第48話 俺は特別だからな

 屋敷に向かいながら、モーはコジロウに説明とも愚痴ともつかぬ話をした。


「つくしとれんげが会いたがってたぜ。コジロウはいつ来るのかってうるさいのよ。俺に聞かれても知らんっての。……おっと、言っとくが使いっ走りじゃねぇぞ。俺はあいつらのためにだな、一肌脱いでやったってわけよ」

「そうだったんですか。わざわざありがとうございます。でも、それなら遊びに来てくれればいいのに」


 コジロウがしっぽを揺らめかせると、モーは盛大な鼻息をついた。

「あいつらは外に出ないさ」

「どうしてです?」

「恐いんだとよ」

「恐い?」


 コジロウは初めて屋敷を訪れた日のことを思い起こした。

 つくしは、外から来たというコジロウを見て目を輝かせた。てっきり外が好きなのだとばかり思っていたのに。

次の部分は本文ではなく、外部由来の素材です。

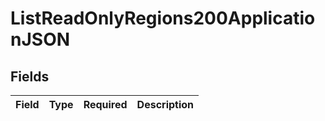 # ListReadOnlyRegions200ApplicationJSON


## Fields

| Field       | Type        | Required    | Description |
| ----------- | ----------- | ----------- | ----------- |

「屋敷の連中は、外で酷い目に遭った奴ばかりだからな。外が……いや、正確には人間だな。人間のいる外が恐いのさ」

「酷い目って……」

「人間に捨てられただの、餌を喰わせてもらえず飢え死しかけただの、暴力をふるわれただの、大きな音で脅されただの、しつこく追いかけ回されただの、言い出したらきりがねぇや。どうしてこう一方的なのかねぇ。まあ、そのおかげで今の屋敷に引き取られたわけだがな。結局、俺たちを酷い目に遭わせるのも人間だし、俺たちを救うのも人間なのさ」


 コジロウは言葉を失った。

 思い返してみると、確かにあの屋敷には痩せた猫や傷のある猫が多かった。れんげとつくしだって、コジロウよりもずいぶん小柄だ。

 彼女たちが辿ってきた運命を思うと、コジロウは胸が痛んだ。


「そういや、道に迷って帰れなくなった奴もいるぜ」

 モーはからかうようにコジロウを小突いた、つもりだったのだろうが、山のような巨体に押されてコジロウはよろめいた。


「モーさんは外に出るんですね」

 どうにか体勢を立て直しながらそう言うと、モーは自慢げにふふんと鼻を鳴らした。

「おう。俺は特別だからな」



 玄関先に到着するなり、モーは声を張り上げた。

「おーい、客だぜ!」

 四、五回ほど呼ぶと、家の中からこちらに近付いてくる足音が聞こえてきた。

 よしよし、とモーは呟き、くるりと巨体をひるがえした。


「また後でな」

「えっ……えっ?」


 コジロウが戸惑っているうちに、モーはさっさと姿をくらましてしまった。

 入れ違いになるように玄関の扉が開き、老女が顔を出す。


「あらあら、あなた確か、碁兵衛のお友達ね」

「先日はごちそうになりました」

 コジロウがそう言うと、彼女は不思議そうな顔をした。

「さっきのはあなたの声なの? モーにそっくりだったから驚いたわ」

「あれはモーさんですよ」

 コジロウはそう説明したが、彼女が理解をした様子はなかった。


「ごめんなさいね。今日のごはんはまだなのよ。でもよければ、中にお入りなさいな」

「はい。お邪魔します」

 コジロウはするりと家の中に入った。